En Werckmeister Harmóniák, se cuenta que repitieron el plano inicial más de 30 veces, porque la sincronización entre los actores y la cámara no era perfecta. “No me importa el tiempo que lleve. La verdad no puede apresurarse”, decía el director.
En El caballo de Turín, Tarr impuso el silencio absoluto en el set. No solo durante las tomas: durante horas enteras. Quería que el equipo viviera la asfixia del mundo que estaban filmando. El rodaje fue tan intenso que tras finalizar, algunos miembros del equipo no volvieron a trabajar en cine. Pero el resultado, innegable, es que cada película suya parece no haber sido rodada, sino descubierta bajo la nieve, la ceniza y la niebla.
V. El juicio de los sabios
- Susan Sontag: “Satantango es una de las pocas películas que justifican por sí solas la existencia del cine”.
- Gus Van Sant: “Ver a Tarr es como entrar en trance. Me enseñó a escuchar lo que hay entre las palabras”.
- Pedro Costa: “Después de Béla Tarr, filmar el silencio ya no es lo mismo”.
- Jonathan Rosenbaum: “Tarr no hace películas. Crea cataclismos espirituales que se despliegan ante nuestros ojos”.
VI. Epílogo: mirar como Béla Tarr
Ver una película de Tarr no es consumir contenido. Es atravesar un rito. Es entrar en un espacio fílmico donde la historia es mínima, pero el peso existencial es máximo. Sus personajes no evolucionan: se erosionan. Su mundo no cambia: se agota.

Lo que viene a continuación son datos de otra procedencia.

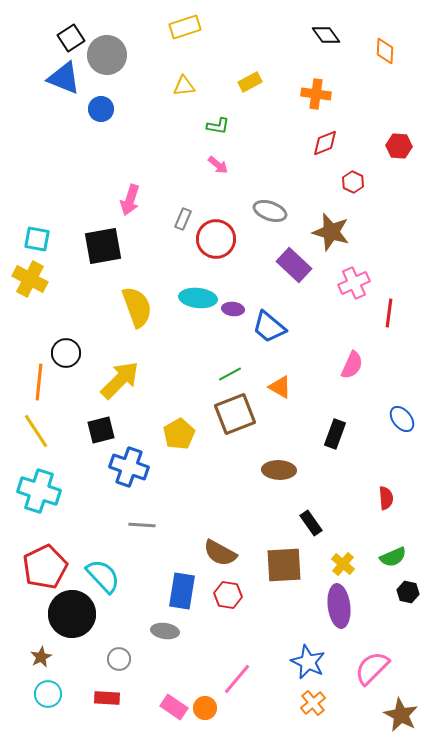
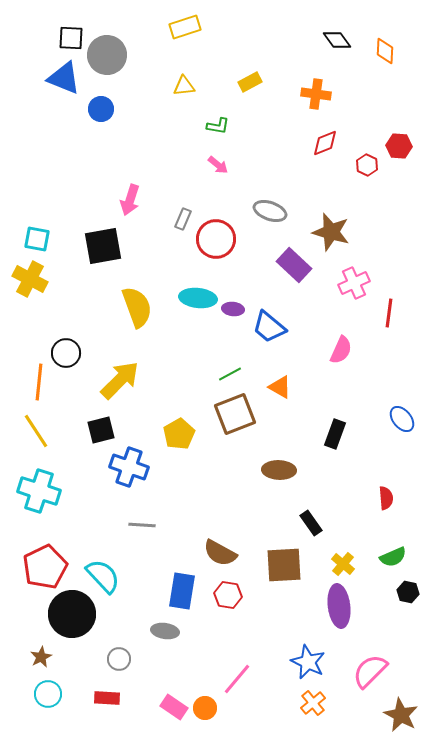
black diamond at (326, 35): moved 11 px right, 5 px down
black square at (71, 38): rotated 36 degrees clockwise
red hexagon at (353, 182): moved 14 px right, 17 px up
pink semicircle at (352, 365): moved 11 px left, 15 px up
pink semicircle at (372, 668): moved 2 px left, 3 px down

Tarr nos habla desde el fin de los tiempos, con la voz rota de quien ha mirado demasiado.
En un mundo que nos quiere distraídos, Béla Tarr nos obliga a mirar. Y a no mirar otra cosa.
VII. Dónde ver a Béla Tarr en España: una guía para iniciarse en el abismo
Si tras leer estas líneas sientes la necesidad —o el desafío— de sumergirte en el universo hipnótico de Béla Tarr, hay buenas noticias: algunas de sus películas están disponibles en plataformas especializadas y catálogos de cine de autor. Satantango y Werckmeister Harmóniák pueden encontrarse en Filmin, que incluye en su oferta una valiosa selección de cine húngaro y experimental. El caballo de Turín suele reaparecer periódicamente en ciclos de autor o retrospectivas programadas por la Filmoteca Española (Madrid) o el CCCB (Barcelona). Para los más entregados, los DVD y ediciones restauradas en Blu-ray —con subtítulos en castellano— están disponibles a través del sello británico Second Run o el catálogo de Criterion (con importación). Tarr no es fácil, pero quien cruza su umbral raramente regresa siendo el mismo.